There’s been a lot of conversation about immigration laws of late. One presidential candidate wants to build a wall that would keep people in Mexico and other Latin American countries south of the border.
Whether you agree with that philosophy or not, his stand raises a question: What happens to the workers who have been entering the country legally under the H-2A Program for temporary agricultural workers?
Under H-2A, the federal government grants foreign nationals short-term visas to help harvest and process crops. The emphasis in the verbiage on the H-2A Program website (https://www.uscis.gov/working-united-states/temporary-workers/h-2a-temporary-agricultural-workers) is on jobs that are of a temporary or seasonal nature
We hear a lot of complaining about immigrants taking jobs from American workers, but the law requires agricultural employers to demonstrate “there are not enough U.S. workers who are able, willing, qualified and available to do the temporary work.”
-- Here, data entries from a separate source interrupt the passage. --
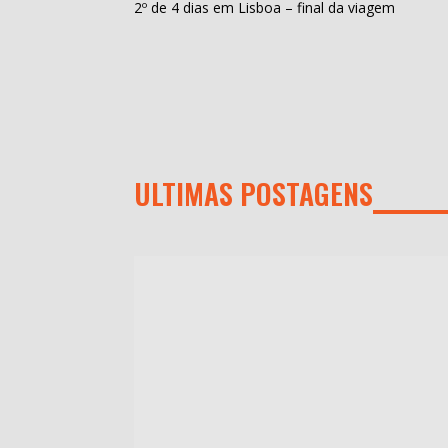
2º de 4 dias em Lisboa – final da viagem
ULTIMAS POSTAGENS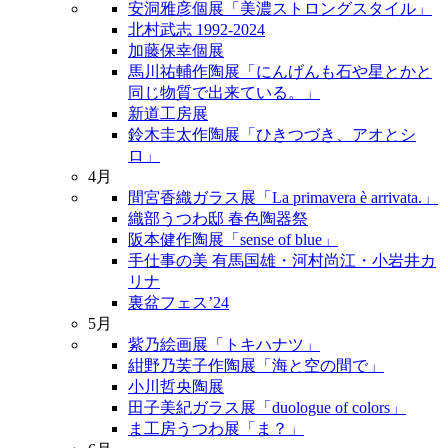
安洞雅彦個展「美濃ストロングスタイル」
北村武志 1992-2024
加藤保幸個展
馬川祐輔作陶展「にんげんも石や星とかと
同じ物質で出来ている。」
新道工房展
鈴木圭太作陶展「ひきつづき、アオとシ
ロ」
4月
間宮香織ガラス展「La primavera è arrivata.」
織部うつわ邸 春色陶器祭
阪本健作陶展「sense of blue」
手仕事の美 有馬国雄・河村尚江・小岩井カ
リナ
裏盆フェス’24
5月
紫乃絵画展「トキハナツ」
紺野乃芙子作陶展「海と空の間で」
小川哲央陶展
田子美紀ガラス展「duologue of colors」
ま工房うつわ展「ま？」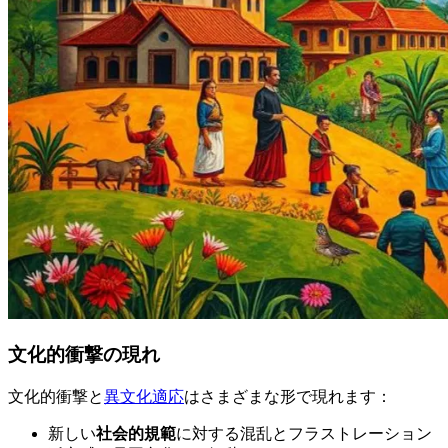
文化的衝撃の現れ
文化的衝撃と
異文化適応
はさまざまな形で現れます：
新しい
社会的規範
に対する混乱とフラストレーション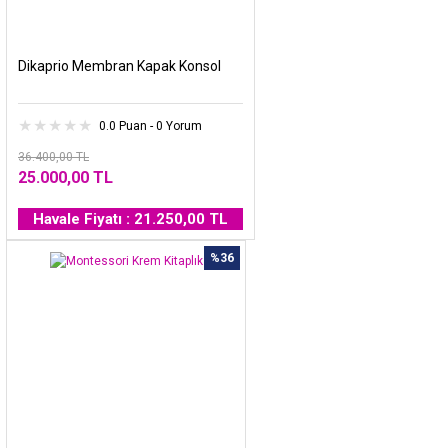
Dikaprio Membran Kapak Konsol
0.0 Puan - 0 Yorum
36.400,00 TL
25.000,00 TL
Havale Fiyatı : 21.250,00 TL
%36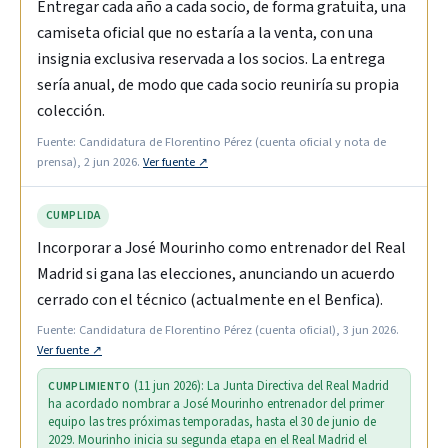
Entregar cada año a cada socio, de forma gratuita, una
camiseta oficial que no estaría a la venta, con una
insignia exclusiva reservada a los socios. La entrega
sería anual, de modo que cada socio reuniría su propia
colección.
Fuente: Candidatura de Florentino Pérez (cuenta oficial y nota de
prensa), 2 jun 2026.
Ver fuente ↗
CUMPLIDA
Incorporar a José Mourinho como entrenador del Real
Madrid si gana las elecciones, anunciando un acuerdo
cerrado con el técnico (actualmente en el Benfica).
Fuente: Candidatura de Florentino Pérez (cuenta oficial), 3 jun 2026.
Ver fuente ↗
(11 jun 2026): La Junta Directiva del Real Madrid
CUMPLIMIENTO
ha acordado nombrar a José Mourinho entrenador del primer
equipo las tres próximas temporadas, hasta el 30 de junio de
2029. Mourinho inicia su segunda etapa en el Real Madrid el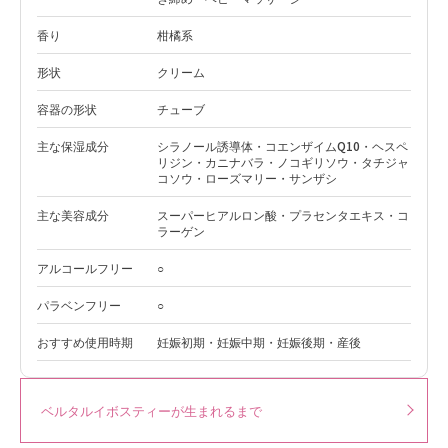
香り
柑橘系
形状
クリーム
容器の形状
チューブ
主な保湿成分
シラノール誘導体・コエンザイムQ10・ヘスペ
リジン・カニナバラ・ノコギリソウ・タチジャ
コソウ・ローズマリー・サンザシ
主な美容成分
スーパーヒアルロン酸・プラセンタエキス・コ
ラーゲン
アルコールフリー
○
パラベンフリー
○
おすすめ使用時期
妊娠初期・妊娠中期・妊娠後期・産後
ベルタルイボスティーが生まれるまで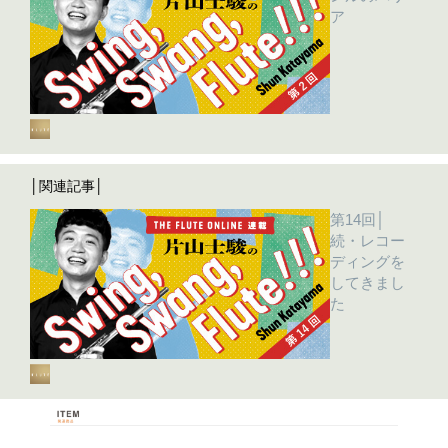
ア
│関連記事│
第14回│
続・レコー
ディングを
してきまし
た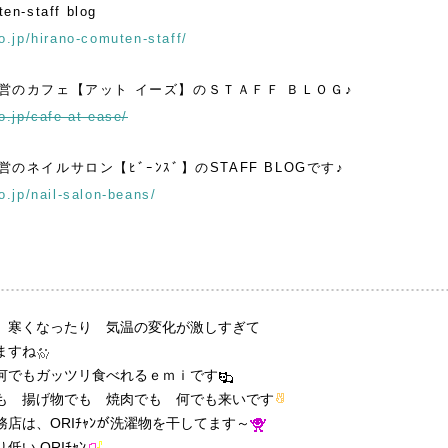
en-staff blog
o.jp/hirano-comuten-staff/
営のカフェ【アット イーズ】のＳＴＡＦＦ ＢＬＯＧ♪
o.jp/cafe-at-ease/
のネイルサロン【ﾋﾞｰﾝｽﾞ】のSTAFF BLOGです♪
o.jp/nail-salon-beans/
 寒くなったり 気温の変化が激しすぎて
ますね
何でもガッツリ食べれるｅｍｉです
も 揚げ物でも 焼肉でも 何でも来いです
店は、ORIﾁｬﾝが洗濯物を干してます～
い ORIﾁｬﾝ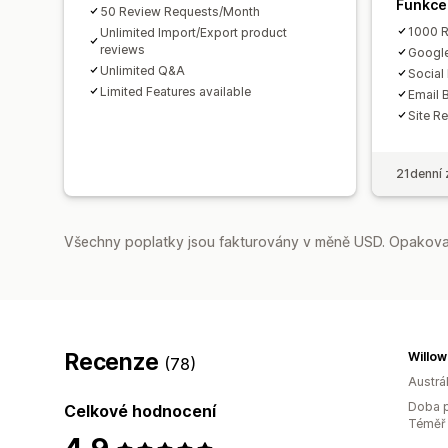
Funkce
50 Review Requests/Month
1000 
Unlimited Import/Export product
reviews
Google
Unlimited Q&A
Social
Limited Features available
Email 
Site R
21denní 
Všechny poplatky jsou fakturovány v měně USD. Opakovan
Recenze
Willow
(78)
Austrál
Doba p
Celkové hodnocení
Téměř 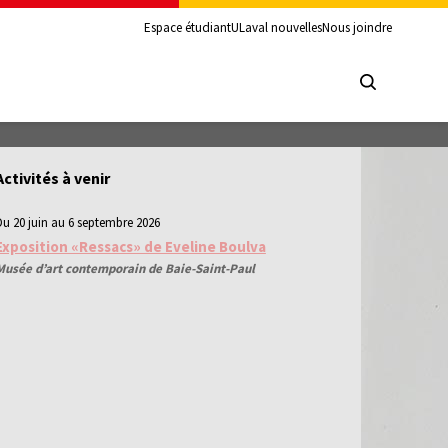
Espace étudiant
ULaval nouvelles
Nous joindre
Activités à venir
Du 20 juin au 6 septembre 2026
Exposition «Ressacs» de Eveline Boulva
Musée d’art contemporain de Baie-Saint-Paul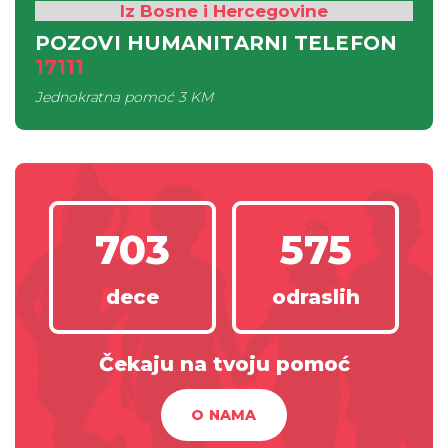
Iz Bosne i Hercegovine
POZOVI HUMANITARNI TELEFON
17111
Jednokratna pomoć
3 KM
703
575
dece
odraslih
Čekaju na tvoju pomoć
O NAMA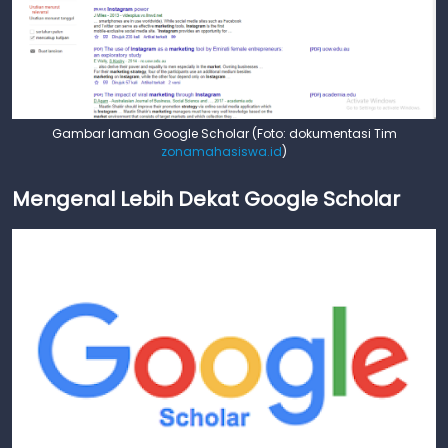
Gambar laman Google Scholar (Foto: dokumentasi Tim
zonamahasiswa.id
)
Mengenal Lebih Dekat Google Scholar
And the Department of Labor doesn’t just pay lip service to the requirement, according to Susan Denham, a Community Outreach Resource & Planning Specialist (C.O.R.P.S.) with the DOL’s Wage and Hour Division.
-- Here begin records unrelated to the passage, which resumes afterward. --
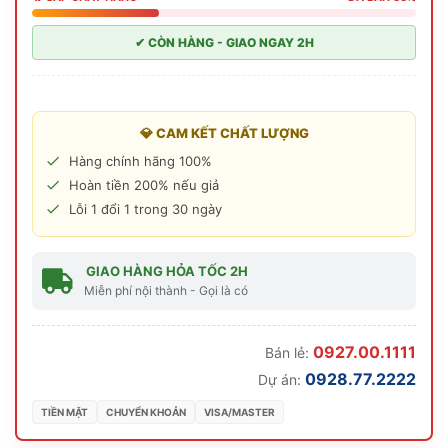
✔ CÒN HÀNG - GIAO NGAY 2H
💎 CAM KẾT CHẤT LƯỢNG
Hàng chính hãng 100%
Hoàn tiền 200% nếu giả
Lỗi 1 đổi 1 trong 30 ngày
GIAO HÀNG HỎA TỐC 2H
Miễn phí nội thành - Gọi là có
0927.00.1111
Bán lẻ:
0928.77.2222
Dự án:
TIỀN MẶT
CHUYỂN KHOẢN
VISA/MASTER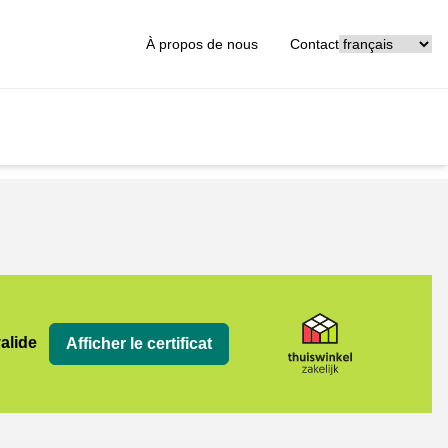
[_General:Langu
À propos de nous
Contact
jk
valide
Afficher le certificat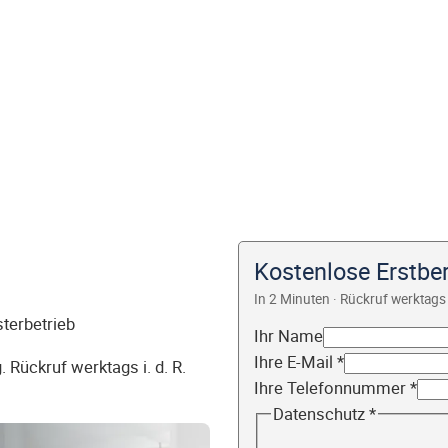
Kostenlose Erstbe
In 2 Minuten · Rückruf werktags 
sterbetrieb
Ihr Name
Ihre E-Mail
*
 Rückruf werktags i. d. R.
Ihre Telefonnummer
*
Datenschutz
*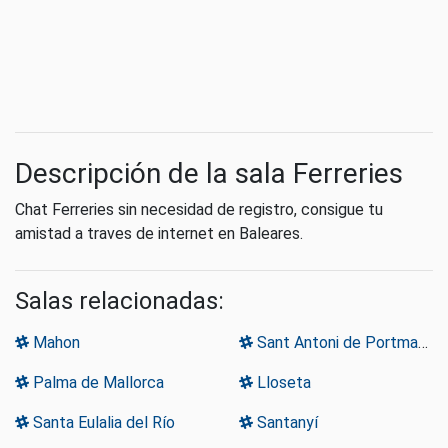
Descripción de la sala Ferreries
Chat Ferreries sin necesidad de registro, consigue tu
amistad a traves de internet en Baleares.
Salas relacionadas:
Mahon
Sant Antoni de Portmany
Palma de Mallorca
Lloseta
Santa Eulalia del Río
Santanyí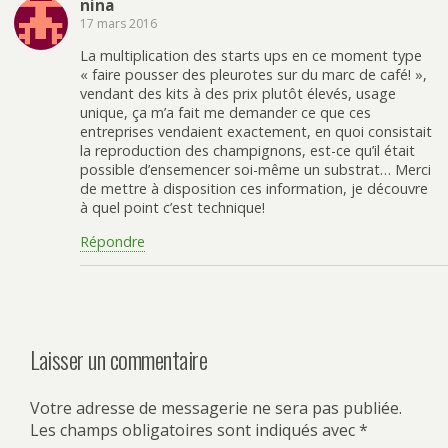
nina
17 mars 2016
La multiplication des starts ups en ce moment type
« faire pousser des pleurotes sur du marc de café! »,
vendant des kits à des prix plutôt élevés, usage
unique, ça m’a fait me demander ce que ces
entreprises vendaient exactement, en quoi consistait
la reproduction des champignons, est-ce qu’il était
possible d’ensemencer soi-même un substrat… Merci
de mettre à disposition ces information, je découvre
à quel point c’est technique!
Répondre
Laisser un commentaire
Votre adresse de messagerie ne sera pas publiée.
Les champs obligatoires sont indiqués avec
*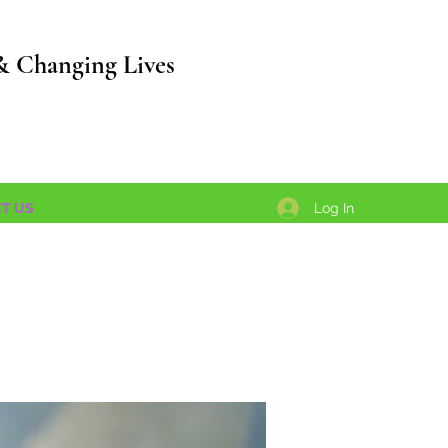
& Changing Lives
Log In
T US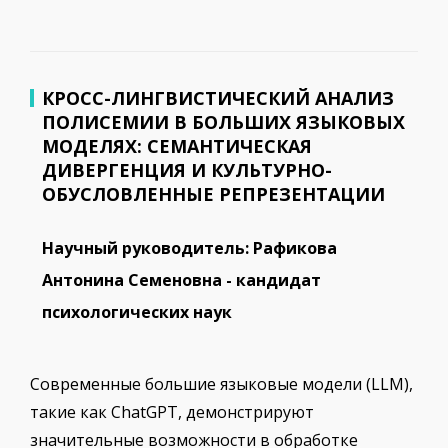
КРОСС-ЛИНГВИСТИЧЕСКИЙ АНАЛИЗ
ПОЛИСЕМИИ В БОЛЬШИХ ЯЗЫКОВЫХ
МОДЕЛЯХ: СЕМАНТИЧЕСКАЯ
ДИВЕРГЕНЦИЯ И КУЛЬТУРНО-
ОБУСЛОВЛЕННЫЕ РЕПРЕЗЕНТАЦИИ
Научный руководитель: Рафикова
Антонина Семеновна - кандидат
психологических наук
Современные большие языковые модели (LLM),
такие как ChatGPT, демонстрируют
значительные возможности в обработке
“One of the law’s provisions is that if you had U.S. workers in the previous year, you have to extend employment to them first before you offer employment to any H-2A,” she said. “You have to keep a log and record what you did to recruit that U.S. worker.”
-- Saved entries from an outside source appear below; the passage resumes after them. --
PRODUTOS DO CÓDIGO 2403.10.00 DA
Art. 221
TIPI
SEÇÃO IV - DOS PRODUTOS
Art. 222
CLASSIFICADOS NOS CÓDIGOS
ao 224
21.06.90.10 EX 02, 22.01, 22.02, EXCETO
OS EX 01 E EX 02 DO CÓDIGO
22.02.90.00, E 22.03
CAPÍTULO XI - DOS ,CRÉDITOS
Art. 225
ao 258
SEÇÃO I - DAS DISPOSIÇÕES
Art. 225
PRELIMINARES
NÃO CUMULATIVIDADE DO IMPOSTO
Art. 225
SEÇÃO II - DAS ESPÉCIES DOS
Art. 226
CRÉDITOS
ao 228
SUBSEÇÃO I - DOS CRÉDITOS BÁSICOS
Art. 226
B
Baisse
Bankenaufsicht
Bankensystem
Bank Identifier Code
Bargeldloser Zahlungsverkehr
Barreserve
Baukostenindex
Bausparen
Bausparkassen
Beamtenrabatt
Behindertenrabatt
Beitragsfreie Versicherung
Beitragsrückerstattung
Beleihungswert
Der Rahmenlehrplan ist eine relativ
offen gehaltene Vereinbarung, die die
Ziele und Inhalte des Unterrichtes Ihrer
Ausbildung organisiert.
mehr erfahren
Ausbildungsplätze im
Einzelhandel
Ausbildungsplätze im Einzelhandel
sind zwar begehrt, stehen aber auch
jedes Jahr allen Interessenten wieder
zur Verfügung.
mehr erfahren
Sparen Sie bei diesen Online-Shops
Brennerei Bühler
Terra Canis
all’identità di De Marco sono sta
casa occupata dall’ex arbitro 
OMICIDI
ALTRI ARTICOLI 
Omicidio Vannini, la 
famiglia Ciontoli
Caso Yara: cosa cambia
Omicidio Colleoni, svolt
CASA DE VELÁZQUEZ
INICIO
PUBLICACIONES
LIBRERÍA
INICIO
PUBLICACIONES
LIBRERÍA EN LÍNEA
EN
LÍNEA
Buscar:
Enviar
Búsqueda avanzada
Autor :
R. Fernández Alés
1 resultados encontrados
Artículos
Ms. Denham, who is based in Tupelo, Miss., provided an update on the H-2A Program for members of the Delta Council’s Aquaculture Committee at a meeting in Stoneville, Miss., at the end of August.
Employers must try to hire U.S. workers first, and those workers have a right to the jobs in up to 50 percent of the employment contract. Farmers must also offer at least the same incentives, including housing and transportation to U.S. workers, as they would to H-2A workers.
Catfish farmers hire H-2A workers to help with seining of ponds to harvest catfish. Many of the gins in the Mid-South have a number of H-2A workers because of the seasonal nature of cotton ginning.
If construction of the wall begins soon after the election, as promised, farmers may need a back-up plan for harvesting their crops.